I went with the bigger ones because of the scale of this place. The land, the barn—I was afraid the twenty-footers would look like lollipops.”

  My mind wandered to the added cost of these giants, but deemed them worthy.

  “Just think how much grander they’ll be in ten more years,” Scott mused, characteristically comfortable with delayed gratification and long-term investment.

  But I knew he was pleased. Wealth has its privileges, as the old advertisement said, this time in the form of mature trees. We had long since stopped trying to contain all the “requirements” into some kind of meaningful budget. The overruns serially exceeded our re-padded projections, but so had the transformation. Our deepening satisfaction was such that, dangerously, we felt compelled to tack on whatever marginally made sense. Like kids in a candy store, the addicting sugar fueling a reckless overdrive, we simply couldn’t get enough. At least I couldn’t, and more restrained Scott was not enough of a killjoy to rein me in. And I knew the added touches satisfied such that even if Scott never climbed aboard a horse, he would enjoy this farm.

  On one hand, I newly appreciated his generosity of spirit even though the Weatogue Stables business model of personal indulgence and land conservancy didn’t fit his hard-headed capitalistic parameters. On the other, we both worried about what it messaged the kids. Regularly, we tried to keep ourselves and our kids thankful for Scott’s business acumen that affords us an exciting NYC life and a refuge in bucolic Salisbury. Scott and I remember that money doesn’t grow on trees having come from little, but our kids have only ever known prosperity.
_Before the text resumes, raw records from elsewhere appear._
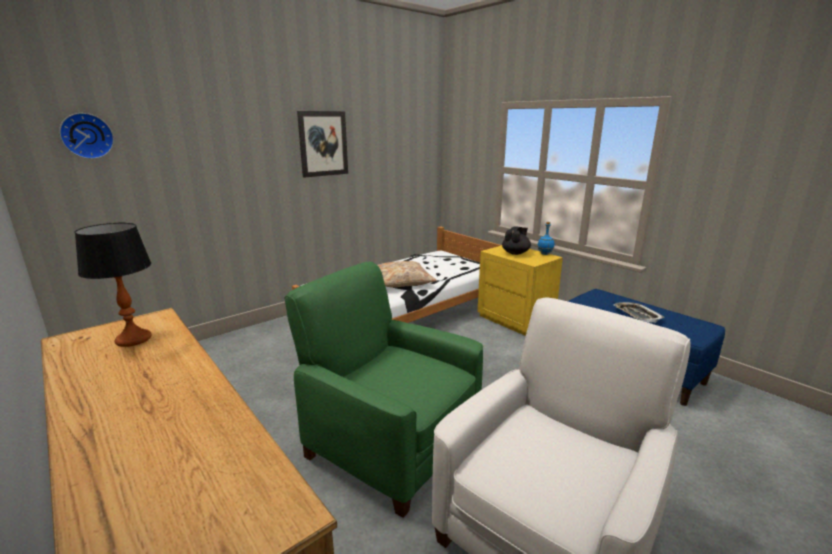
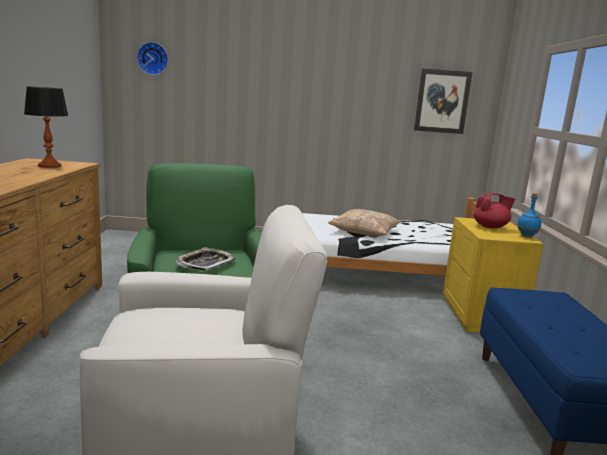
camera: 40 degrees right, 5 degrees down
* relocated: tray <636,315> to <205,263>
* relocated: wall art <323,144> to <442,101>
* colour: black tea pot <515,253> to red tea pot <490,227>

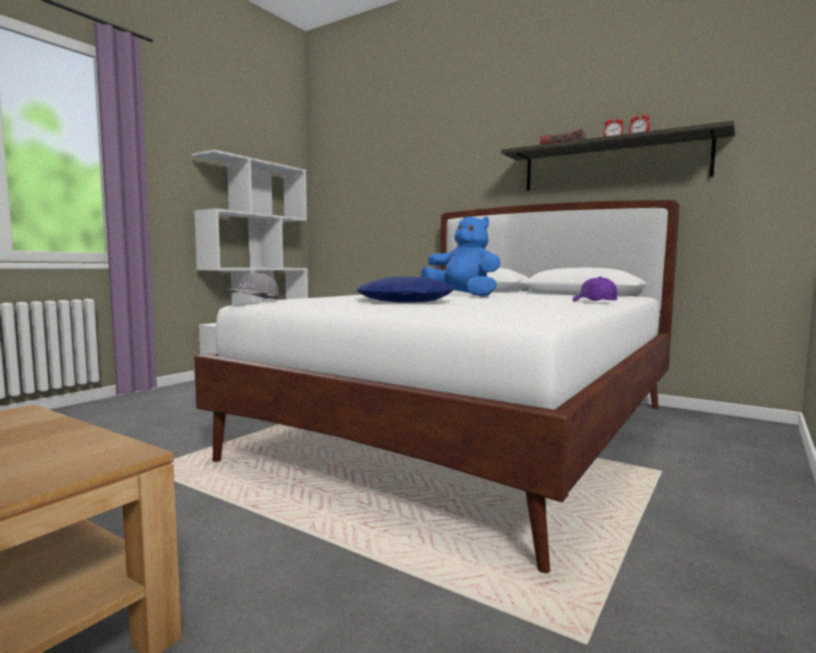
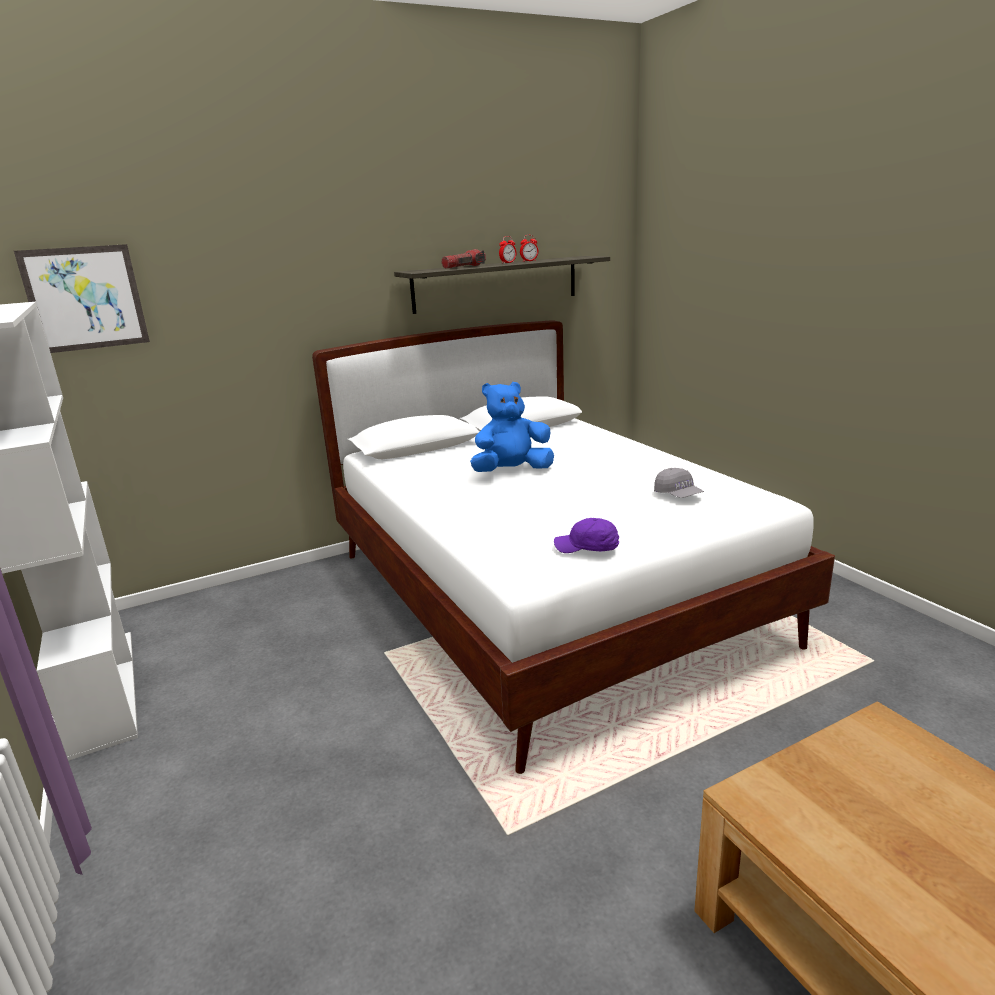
camera: 60 degrees left, 15 degrees up
* appeared: wall art <85,298>
* relocated: purplish baseball cap <593,302> to <587,548>
* relocated: gray baseball cap <253,300> to <678,495>
* missing: blue pillow <406,301>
They can’t help but take a lot for granted. We understand, but it pains us, more so since we can’t resist the fruits of his labor—nice homes, pricey vacations, horses and a farm we don’t have to kill ourselves working. Is personal philanthropy and talking them to death about the harder roads of others on our own block and around the globe enough or are our kids lost to Mammon devoid of their own bootstraps?